The Diving Accident

The moment I felt my foot slip, I knew I was in trouble.  I attempted the flip anyway, wanting to impress my 10 year-old friend.

I didn’t pull out on time.

My head hit the bottom of the pool, and as my neck snapped back, I was intensely aware that this was the end.  Now paralyzed, my body sunk.  My eyes sought the surface of the water, searching for some hope, but all I could see was a blinding light.

Distracted, I momentarily forgot my predicament.  Why have I never noticed the sun from here before?  I wondered.  An avid swimmer, I loved swimming underwater with my eyes open, performing tricks and pretending I was a mermaid or a dolphin.

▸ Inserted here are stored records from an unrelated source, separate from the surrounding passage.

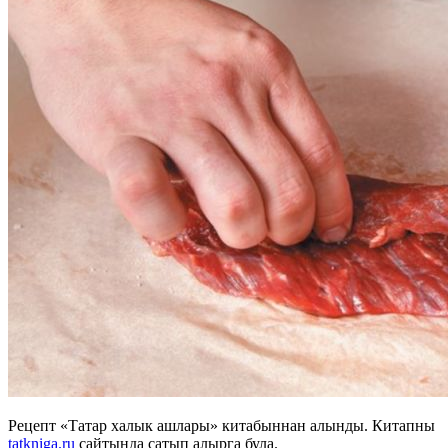
Рецепт «Татар халык ашлары» китабыннан алынды. Китапны
tatkniga.ru
сайтында сатып алырга була.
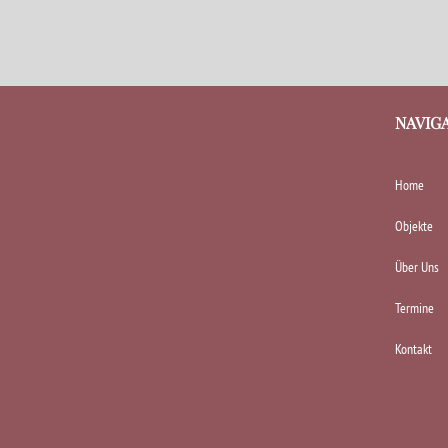
NAVIG
Home
Objekte
Über Uns
Termine
Kontakt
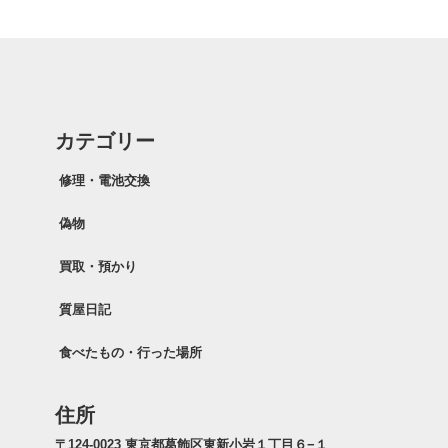
カテゴリー
修理・電池交換
偽物
買取・預かり
質屋日記
食べたもの・行った場所
住所
〒124-0023 東京都葛飾区東新小岩１丁目６−１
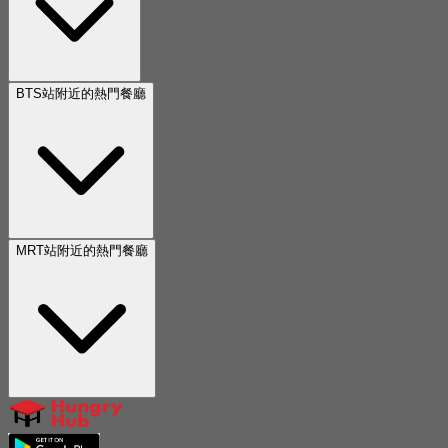
BTS站附近的熱門餐廳
MRT站附近的熱門餐廳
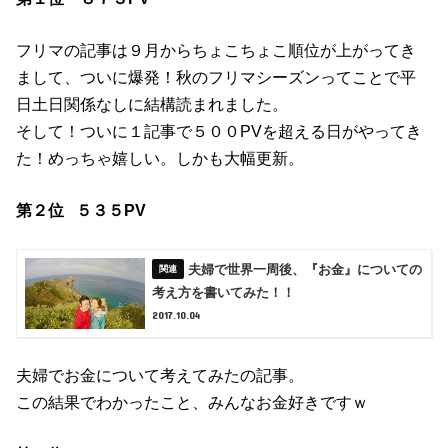
フリマの記事は９月からちょこちょこ順位が上がってき
まして、ついに爆発！秋のフリマシーズンってことで平
日土日関係なしに結構読まれました。
そして！ついに１記事で５００PVを超える日がやってき
た！めっちゃ嬉しい。しかも大幅更新。
第２位 ５３５PV
夫婦で世界一周後、『お金』についての
考え方を書いてみた！！
2017.10.04
夫婦でお金について考えてみたの記事。
この結果でわかったこと、みんなお金好きですｗ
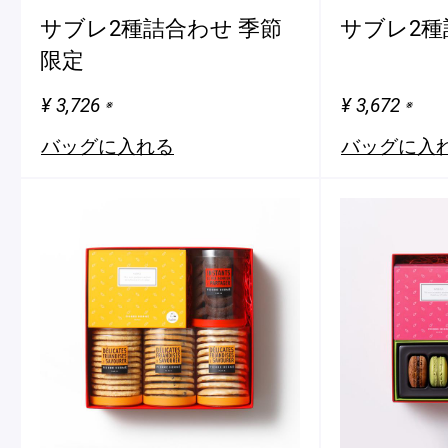
サブレ2種詰合わせ 季節
サブレ2種
限定
¥ 3,726
¥ 3,672
※
※
バッグに入れる
バッグに入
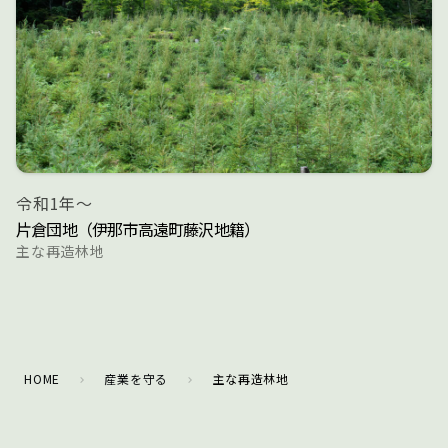
令和1年～
片倉団地（伊那市高遠町藤沢地籍）
主な再造林地
HOME
産業を守る
主な再造林地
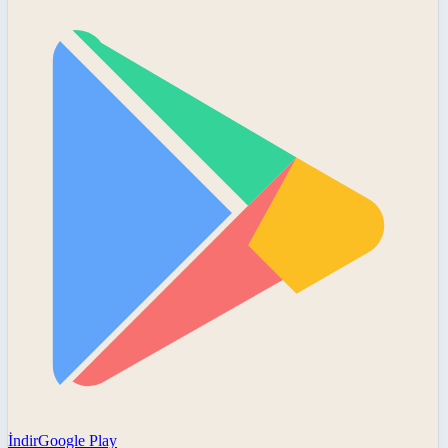
İndir
Google Play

This day, I decided to practice my ‘Olympic’ dives.  My friend, who was a year older, wasn’t quite as brave.  I might have been showing off a bit.

It’s not the sun, I realized.  The white light was encompassing me now, and with it I felt a deep sense of calm and peacefulness.  My moment had come.

Come home, the light beckoned.

But I just got started!  Do I have to?

No.  You can stay, but you have to know it won’t be easy.

It’s okay, my mind responded.  I am strong.

You will have to be strong, but you will never be alone.

A force of love lifted me from that water, and I watched myself climb the ladder and collapse on the ground.   Then I was me again, shaken and trembling, but alive.  My friend had disappeared.  I hoped she’d gone for help, but when none materialized, I knew I had to make myself move.

I escaped that day with a cracked vertebrae, and a summer of sleeping on a hard board while it healed: a hardship I would soon forget.  The memory of that white light, though, has never left me.  I was nine when I had my first taste of how sacred life is, and learned that it is not a destination, but a journey.